▶ [WORK ORDER]: Exact reproduction required: the lines below from the line with "Data de adesão ao contrato. :br" to the line with "correção anual. :br", both ends included, and no others.

▶ [GIVEN RECORDS]:
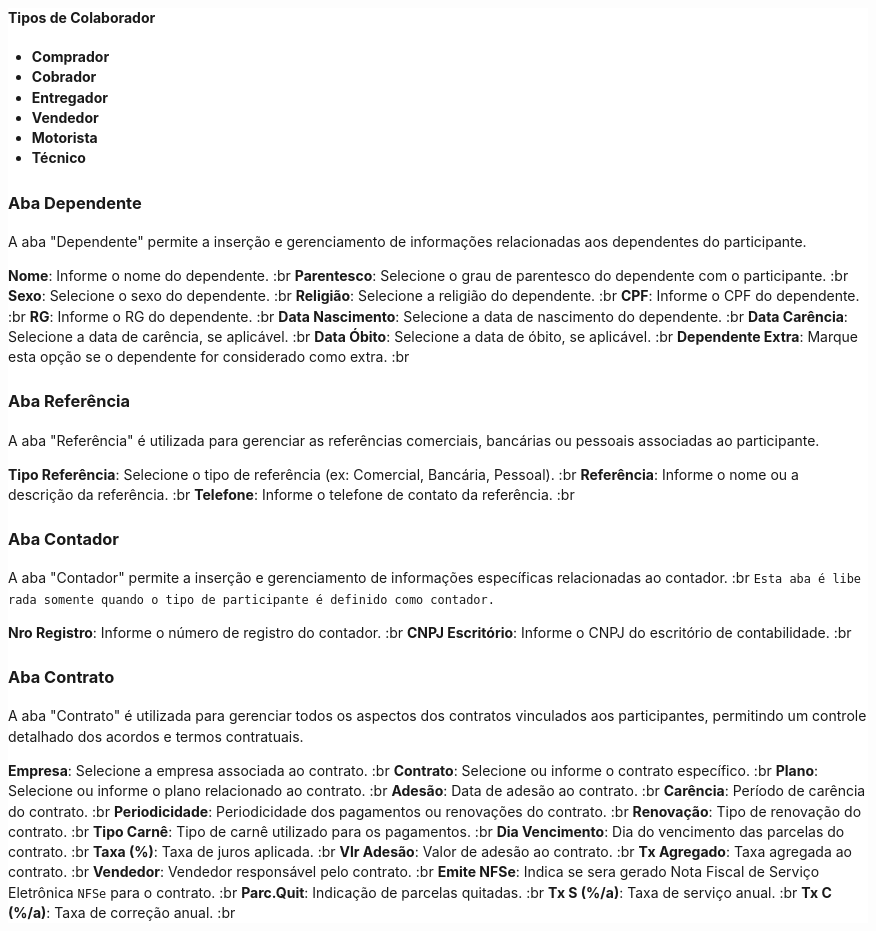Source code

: #### Tipos de Colaborador

- **Comprador**
- **Cobrador**
- **Entregador**
- **Vendedor**
- **Motorista**
- **Técnico**

### Aba Dependente

A aba "Dependente" permite a inserção e gerenciamento de informações relacionadas aos dependentes do participante.

**Nome**: Informe o nome do dependente. :br
**Parentesco**: Selecione o grau de parentesco do dependente com o participante. :br
**Sexo**: Selecione o sexo do dependente. :br
**Religião**: Selecione a religião do dependente. :br
**CPF**: Informe o CPF do dependente. :br
**RG**: Informe o RG do dependente. :br
**Data Nascimento**: Selecione a data de nascimento do dependente. :br
**Data Carência**: Selecione a data de carência, se aplicável. :br
**Data Óbito**: Selecione a data de óbito, se aplicável. :br
**Dependente Extra**: Marque esta opção se o dependente for considerado como extra. :br

### Aba Referência

A aba "Referência" é utilizada para gerenciar as referências comerciais, bancárias ou pessoais associadas ao participante.

**Tipo Referência**: Selecione o tipo de referência (ex: Comercial, Bancária, Pessoal). :br
**Referência**: Informe o nome ou a descrição da referência. :br
**Telefone**: Informe o telefone de contato da referência. :br

### Aba Contador

A aba "Contador" permite a inserção e gerenciamento de informações específicas relacionadas ao contador. :br
`Esta aba é liberada somente quando o tipo de participante é definido como contador.`

**Nro Registro**: Informe o número de registro do contador. :br
**CNPJ Escritório**: Informe o CNPJ do escritório de contabilidade. :br

### Aba Contrato

A aba "Contrato" é utilizada para gerenciar todos os aspectos dos contratos vinculados aos participantes, permitindo um controle detalhado dos acordos e termos contratuais.

**Empresa**: Selecione a empresa associada ao contrato. :br
**Contrato**: Selecione ou informe o contrato específico. :br
**Plano**: Selecione ou informe o plano relacionado ao contrato. :br
**Adesão**: Data de adesão ao contrato. :br
**Carência**: Período de carência do contrato. :br
**Periodicidade**: Periodicidade dos pagamentos ou renovações do contrato. :br
**Renovação**: Tipo de renovação do contrato. :br
**Tipo Carnê**: Tipo de carnê utilizado para os pagamentos. :br
**Dia Vencimento**: Dia do vencimento das parcelas do contrato. :br
**Taxa (%)**: Taxa de juros aplicada. :br
**Vlr Adesão**: Valor de adesão ao contrato. :br
**Tx Agregado**: Taxa agregada ao contrato. :br
**Vendedor**: Vendedor responsável pelo contrato. :br
**Emite NFSe**: Indica se sera gerado Nota Fiscal de Serviço Eletrônica `NFSe` para o contrato. :br
**Parc.Quit**: Indicação de parcelas quitadas. :br
**Tx S (%/a)**: Taxa de serviço anual. :br
**Tx C (%/a)**: Taxa de correção anual. :br
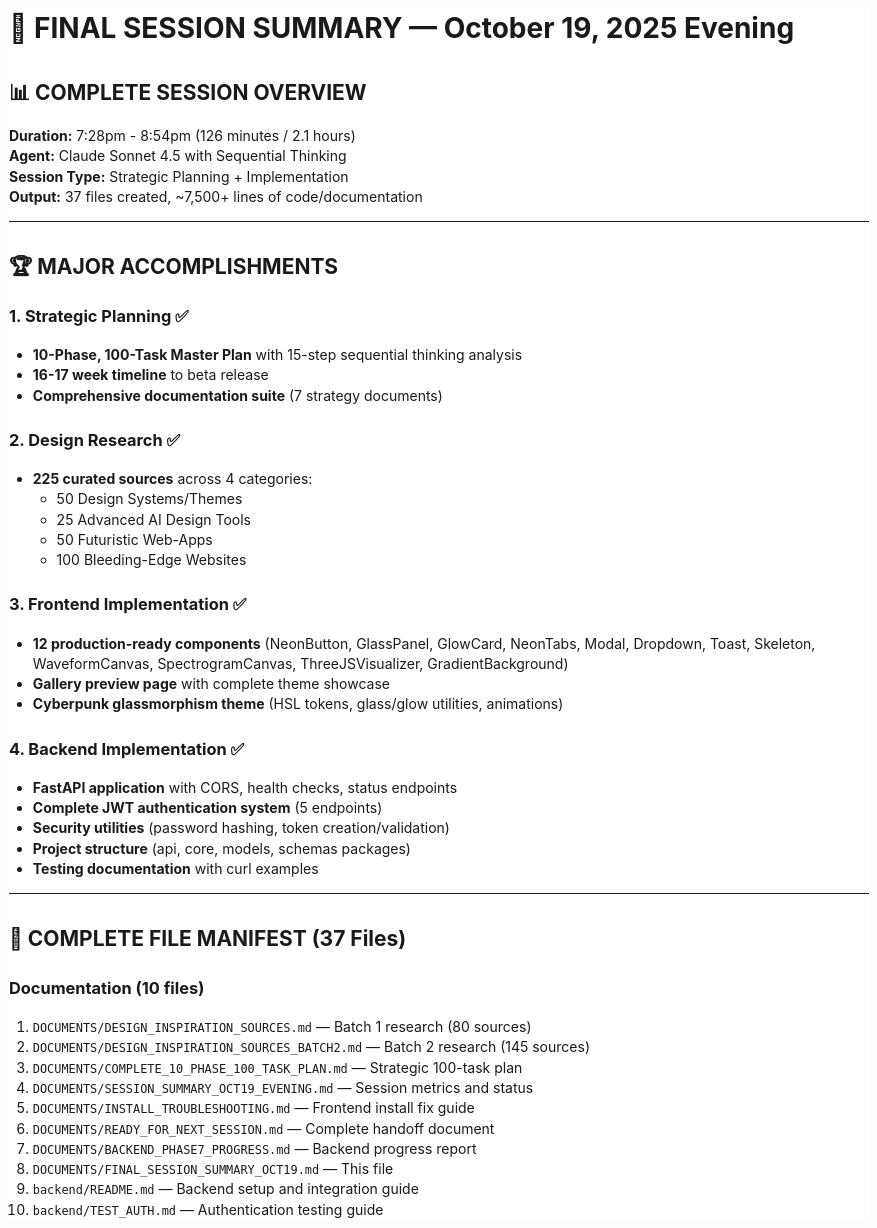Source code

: # 🎊 FINAL SESSION SUMMARY — October 19, 2025 Evening

## 📊 COMPLETE SESSION OVERVIEW

**Duration:** 7:28pm - 8:54pm (126 minutes / 2.1 hours)  
**Agent:** Claude Sonnet 4.5 with Sequential Thinking  
**Session Type:** Strategic Planning + Implementation  
**Output:** 37 files created, ~7,500+ lines of code/documentation

---

## 🏆 MAJOR ACCOMPLISHMENTS

### 1. Strategic Planning ✅
- **10-Phase, 100-Task Master Plan** with 15-step sequential thinking analysis
- **16-17 week timeline** to beta release
- **Comprehensive documentation suite** (7 strategy documents)

### 2. Design Research ✅
- **225 curated sources** across 4 categories:
  - 50 Design Systems/Themes
  - 25 Advanced AI Design Tools
  - 50 Futuristic Web-Apps
  - 100 Bleeding-Edge Websites

### 3. Frontend Implementation ✅
- **12 production-ready components** (NeonButton, GlassPanel, GlowCard, NeonTabs, Modal, Dropdown, Toast, Skeleton, WaveformCanvas, SpectrogramCanvas, ThreeJSVisualizer, GradientBackground)
- **Gallery preview page** with complete theme showcase
- **Cyberpunk glassmorphism theme** (HSL tokens, glass/glow utilities, animations)

### 4. Backend Implementation ✅
- **FastAPI application** with CORS, health checks, status endpoints
- **Complete JWT authentication system** (5 endpoints)
- **Security utilities** (password hashing, token creation/validation)
- **Project structure** (api, core, models, schemas packages)
- **Testing documentation** with curl examples

---

## 📁 COMPLETE FILE MANIFEST (37 Files)

### Documentation (10 files)
1. `DOCUMENTS/DESIGN_INSPIRATION_SOURCES.md` — Batch 1 research (80 sources)
2. `DOCUMENTS/DESIGN_INSPIRATION_SOURCES_BATCH2.md` — Batch 2 research (145 sources)
3. `DOCUMENTS/COMPLETE_10_PHASE_100_TASK_PLAN.md` — Strategic 100-task plan
4. `DOCUMENTS/SESSION_SUMMARY_OCT19_EVENING.md` — Session metrics and status
5. `DOCUMENTS/INSTALL_TROUBLESHOOTING.md` — Frontend install fix guide
6. `DOCUMENTS/READY_FOR_NEXT_SESSION.md` — Complete handoff document
7. `DOCUMENTS/BACKEND_PHASE7_PROGRESS.md` — Backend progress report
8. `DOCUMENTS/FINAL_SESSION_SUMMARY_OCT19.md` — This file
9. `backend/README.md` — Backend setup and integration guide
10. `backend/TEST_AUTH.md` — Authentication testing guide

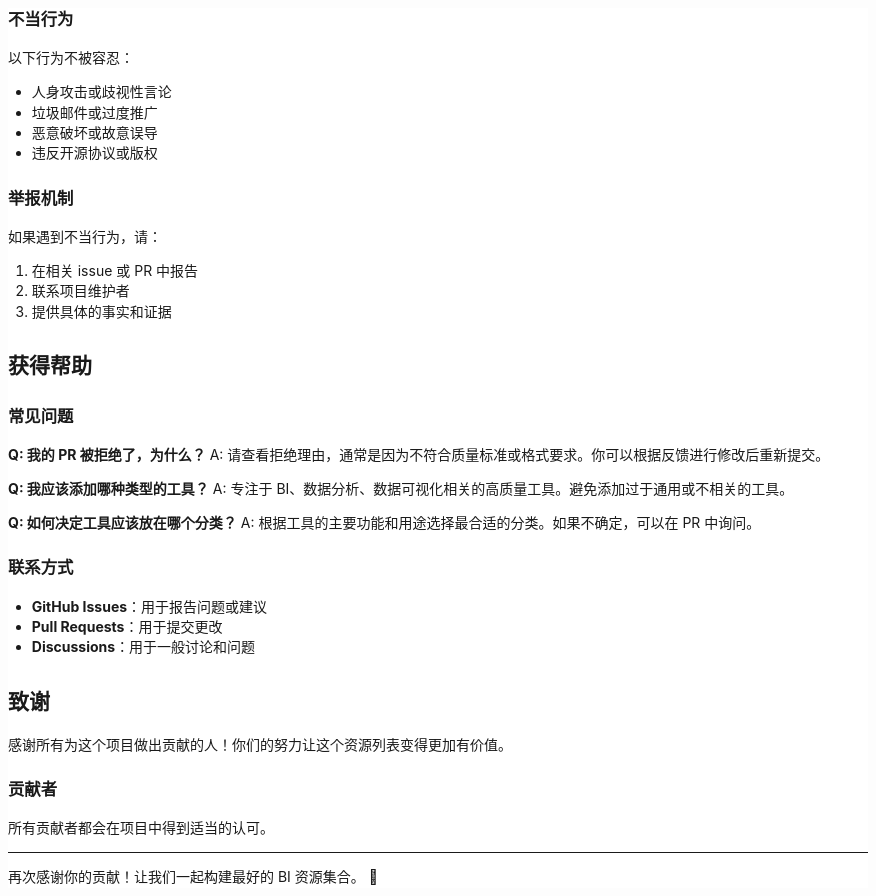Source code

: ### 不当行为

以下行为不被容忍：

- 人身攻击或歧视性言论
- 垃圾邮件或过度推广
- 恶意破坏或故意误导
- 违反开源协议或版权

### 举报机制

如果遇到不当行为，请：

1. 在相关 issue 或 PR 中报告
2. 联系项目维护者
3. 提供具体的事实和证据

## 获得帮助

### 常见问题

**Q: 我的 PR 被拒绝了，为什么？**
A: 请查看拒绝理由，通常是因为不符合质量标准或格式要求。你可以根据反馈进行修改后重新提交。

**Q: 我应该添加哪种类型的工具？**
A: 专注于 BI、数据分析、数据可视化相关的高质量工具。避免添加过于通用或不相关的工具。

**Q: 如何决定工具应该放在哪个分类？**
A: 根据工具的主要功能和用途选择最合适的分类。如果不确定，可以在 PR 中询问。

### 联系方式

- **GitHub Issues**：用于报告问题或建议
- **Pull Requests**：用于提交更改
- **Discussions**：用于一般讨论和问题

## 致谢

感谢所有为这个项目做出贡献的人！你们的努力让这个资源列表变得更加有价值。

### 贡献者

所有贡献者都会在项目中得到适当的认可。

---

再次感谢你的贡献！让我们一起构建最好的 BI 资源集合。 🎉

▶ [YOUR RESPONSE]:
**Adesão**: Data de adesão ao contrato. :br
**Carência**: Período de carência do contrato. :br
**Periodicidade**: Periodicidade dos pagamentos ou renovações do contrato. :br
**Renovação**: Tipo de renovação do contrato. :br
**Tipo Carnê**: Tipo de carnê utilizado para os pagamentos. :br
**Dia Vencimento**: Dia do vencimento das parcelas do contrato. :br
**Taxa (%)**: Taxa de juros aplicada. :br
**Vlr Adesão**: Valor de adesão ao contrato. :br
**Tx Agregado**: Taxa agregada ao contrato. :br
**Vendedor**: Vendedor responsável pelo contrato. :br
**Emite NFSe**: Indica se sera gerado Nota Fiscal de Serviço Eletrônica `NFSe` para o contrato. :br
**Parc.Quit**: Indicação de parcelas quitadas. :br
**Tx S (%/a)**: Taxa de serviço anual. :br
**Tx C (%/a)**: Taxa de correção anual. :br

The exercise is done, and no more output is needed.